The Berryhill Primary School is Green

picture of Campaign for School Gardening

In recent news it has become a point of national pride that nearly half of Britain’s schools have not only actively encouraged their students to take an interest in horticulture, but that they’ve made a private space on their grounds a standard as much as the playground, or the assembly hall. This sociological brainchild began with, you guessed it, the RHS, who began their ‘Campaign for School Gardening’  as a means of familiarising children with their natural environment on a local, as well as a global scale. They’ve made the press recently by reaching the 15,000th school on the programme, which benefits from a persistent rewards system.

Essentially, there are varying levels of accomplishment with every new garden, and the schools now race to be first to achieve each new level. 

picture of children with Alan Titchmarsh

The reward for this comes under the franchise of television horticultural personality Alan Titchmarsh, which grants the winners £200 worth of vouchers.

The RHS aims to continue to introduce new programmes to the primary school environment so that by September, which will mark this campaign’s fifth anniversary since its introduction, they’ll have reached their target of including half of the schools in Britain. These new initiatives include a ‘Young School Gardener of the Year’ award which will be brought on in April of this year.

The most recent addition to the RHS roster is Berryhill Primary school. They’ve pledged their support with the construction of a Peace Garden and an environmentally friendly greenhouse composed of recycled plastic bottles. However, headteacher, Mrs Carrie Nicol, is firmly set on continuing this project with a planned vegetable garden in the near future.

Mr Titchmarsh, echoing Mrs Nicol’s attitude, was quoted as saying:

‘We know the impact gardening at school has on children’s development and wellbeing… the RHS won’t rest until all the schools in the UK are gardening!’

picture of children with tomato plants

One of the main draws of the initiative is that it is free for any academic institution to register, and, once they have, a benchmark system will track the progress of the school as a whole, the students as individuals, and its co-operation with the local community – this last area being crucial to a school’s rise to higher echelons of the benchmarks.

Any layman can see the obvious benefits of an early exposure to the responsibilities and knowledge of regular gardening. Children learn to earn the success of a garden through devotion, hard work and consistency.

Of course, Floral & Hardy are no strangers to the concept of school gardening and , following our debut show garden at Hampton Court Flower Show, ‘Sustainability can be Sexy’, a Slough based school approached us concerning the possible utilisation of a disused green space on their grounds. It was the techniques used at Hampton Court that had attracted them, and we adopted and repeated some of those eco-friendly themes when embarking on this project.

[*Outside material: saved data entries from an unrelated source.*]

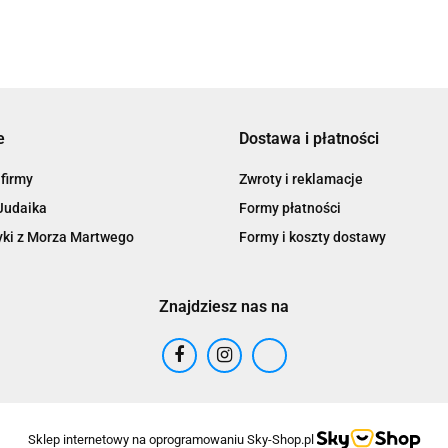
e
Dostawa i płatności
 firmy
Zwroty i reklamacje
Judaika
Formy płatności
ki z Morza Martwego
Formy i koszty dostawy
Znajdziesz nas na
Sklep internetowy na oprogramowaniu Sky-Shop.pl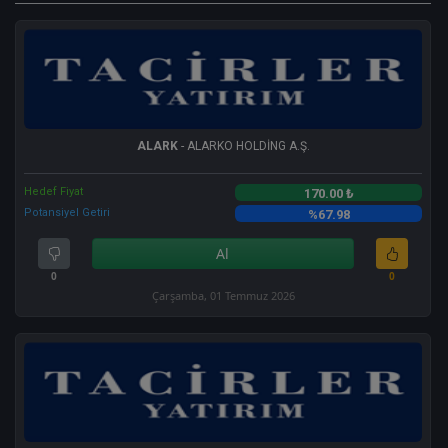
ALARK
- ALARKO HOLDİNG A.Ş.
Hedef Fiyat
170.00 ₺
Potansiyel Getiri
%67.98
Al
0
0
Çarşamba, 01 Temmuz 2026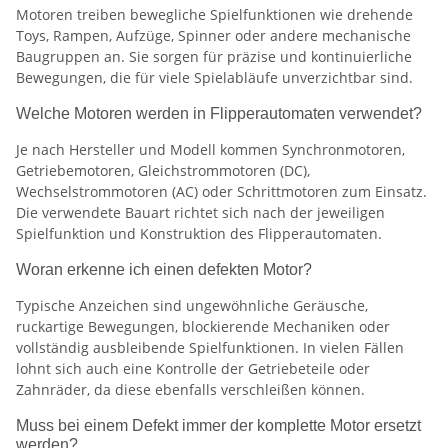
Motoren treiben bewegliche Spielfunktionen wie drehende
Toys, Rampen, Aufzüge, Spinner oder andere mechanische
Baugruppen an. Sie sorgen für präzise und kontinuierliche
Bewegungen, die für viele Spielabläufe unverzichtbar sind.
Welche Motoren werden in Flipperautomaten verwendet?
Je nach Hersteller und Modell kommen Synchronmotoren,
Getriebemotoren, Gleichstrommotoren (DC),
Wechselstrommotoren (AC) oder Schrittmotoren zum Einsatz.
Die verwendete Bauart richtet sich nach der jeweiligen
Spielfunktion und Konstruktion des Flipperautomaten.
Woran erkenne ich einen defekten Motor?
Typische Anzeichen sind ungewöhnliche Geräusche,
ruckartige Bewegungen, blockierende Mechaniken oder
vollständig ausbleibende Spielfunktionen. In vielen Fällen
lohnt sich auch eine Kontrolle der Getriebeteile oder
Zahnräder, da diese ebenfalls verschleißen können.
Muss bei einem Defekt immer der komplette Motor ersetzt
werden?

picture of an outdoor classroom

The primary focus was that the space should represent a form of Outdoor Classroom and so we constructed an octagonal pergola as the frame of the room, whose walls were then represented by climbing vines. This, combined with textured and sparkling crushed glass floor, made the room a feast for all the senses.  

picture of children planting in the outdoor classroom

Outside of the ‘classroom’ we built raised beds in which the children were able to cultivate vegetables and herbs for use in the school kitchen, and even had enough to sell to parents too! Elsewhere in the space we provided a wildlife pond and bog garden to attract amphibians, bugs and birds, which has become a valuable focus for science lessons.

It is projects such as these that are fast becoming the new school of teaching techniques, as exemplified by the rising popularity of ‘forest schools’ and, with the increase in ecological conscience, an astute awareness of the environment, and our influence upon it, is becoming as relevant a part of the curriculum as Shakespeare or Newton.